● **Work to be completed**: Begin at the line that has "Une ancienne Championne" and stop after the line that has "uhelnou elektrarnu?". Write those lines out again, swapping "Dynamite" for "Collision" and leaving everything else unchanged.

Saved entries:

*** Block opens ***

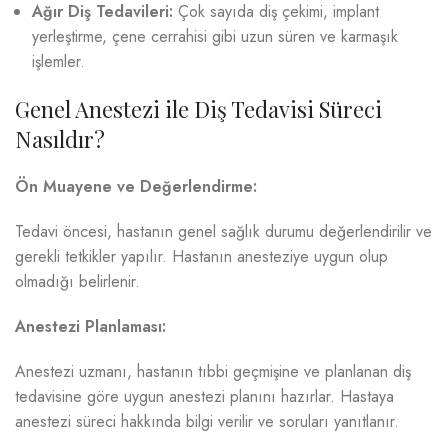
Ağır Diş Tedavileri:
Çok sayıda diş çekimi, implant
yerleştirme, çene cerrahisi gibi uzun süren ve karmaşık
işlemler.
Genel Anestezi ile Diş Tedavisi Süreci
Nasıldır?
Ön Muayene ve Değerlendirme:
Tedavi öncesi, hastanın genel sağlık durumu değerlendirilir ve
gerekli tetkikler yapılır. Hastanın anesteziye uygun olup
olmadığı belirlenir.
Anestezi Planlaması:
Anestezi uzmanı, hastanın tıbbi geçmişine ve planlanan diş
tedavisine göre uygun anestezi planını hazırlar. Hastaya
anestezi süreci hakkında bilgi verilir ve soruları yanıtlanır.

*** Block closes ***
*** Block opens ***

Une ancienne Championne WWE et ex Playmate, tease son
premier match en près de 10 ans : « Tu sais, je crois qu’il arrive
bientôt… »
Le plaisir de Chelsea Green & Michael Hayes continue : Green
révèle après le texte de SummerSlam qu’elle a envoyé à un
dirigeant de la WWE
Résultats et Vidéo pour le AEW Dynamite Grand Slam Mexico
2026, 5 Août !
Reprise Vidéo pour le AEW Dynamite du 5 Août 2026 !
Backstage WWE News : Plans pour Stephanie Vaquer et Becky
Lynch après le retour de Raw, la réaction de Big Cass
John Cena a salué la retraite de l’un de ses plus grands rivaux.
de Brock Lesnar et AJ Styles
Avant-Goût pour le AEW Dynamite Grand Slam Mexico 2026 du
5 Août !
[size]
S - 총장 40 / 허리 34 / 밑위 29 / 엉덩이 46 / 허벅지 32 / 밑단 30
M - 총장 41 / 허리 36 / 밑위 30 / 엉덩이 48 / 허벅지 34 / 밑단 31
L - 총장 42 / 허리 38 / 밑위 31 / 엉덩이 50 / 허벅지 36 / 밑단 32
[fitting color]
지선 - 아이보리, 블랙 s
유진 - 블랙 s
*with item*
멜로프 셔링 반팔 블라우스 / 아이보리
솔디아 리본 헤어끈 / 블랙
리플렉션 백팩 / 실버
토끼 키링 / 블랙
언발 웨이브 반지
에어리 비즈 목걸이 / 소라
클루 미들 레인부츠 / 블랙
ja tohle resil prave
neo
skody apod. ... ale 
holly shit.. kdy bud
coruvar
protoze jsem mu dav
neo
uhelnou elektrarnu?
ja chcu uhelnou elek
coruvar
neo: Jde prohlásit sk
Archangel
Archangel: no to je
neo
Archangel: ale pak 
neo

*** Block closes ***

● **Your solution**:
Une ancienne Championne WWE et ex Playmate, tease son
premier match en près de 10 ans : « Tu sais, je crois qu’il arrive
bientôt… »
Le plaisir de Chelsea Green & Michael Hayes continue : Green
révèle après le texte de SummerSlam qu’elle a envoyé à un
dirigeant de la WWE
Résultats et Vidéo pour le AEW Collision Grand Slam Mexico
2026, 5 Août !
Reprise Vidéo pour le AEW Collision du 5 Août 2026 !
Backstage WWE News : Plans pour Stephanie Vaquer et Becky
Lynch après le retour de Raw, la réaction de Big Cass
John Cena a salué la retraite de l’un de ses plus grands rivaux.
de Brock Lesnar et AJ Styles
Avant-Goût pour le AEW Collision Grand Slam Mexico 2026 du
5 Août !
[size]
S - 총장 40 / 허리 34 / 밑위 29 / 엉덩이 46 / 허벅지 32 / 밑단 30
M - 총장 41 / 허리 36 / 밑위 30 / 엉덩이 48 / 허벅지 34 / 밑단 31
L - 총장 42 / 허리 38 / 밑위 31 / 엉덩이 50 / 허벅지 36 / 밑단 32
[fitting color]
지선 - 아이보리, 블랙 s
유진 - 블랙 s
*with item*
멜로프 셔링 반팔 블라우스 / 아이보리
솔디아 리본 헤어끈 / 블랙
리플렉션 백팩 / 실버
토끼 키링 / 블랙
언발 웨이브 반지
에어리 비즈 목걸이 / 소라
클루 미들 레인부츠 / 블랙
ja tohle resil prave
neo
skody apod. ... ale 
holly shit.. kdy bud
coruvar
protoze jsem mu dav
neo
uhelnou elektrarnu?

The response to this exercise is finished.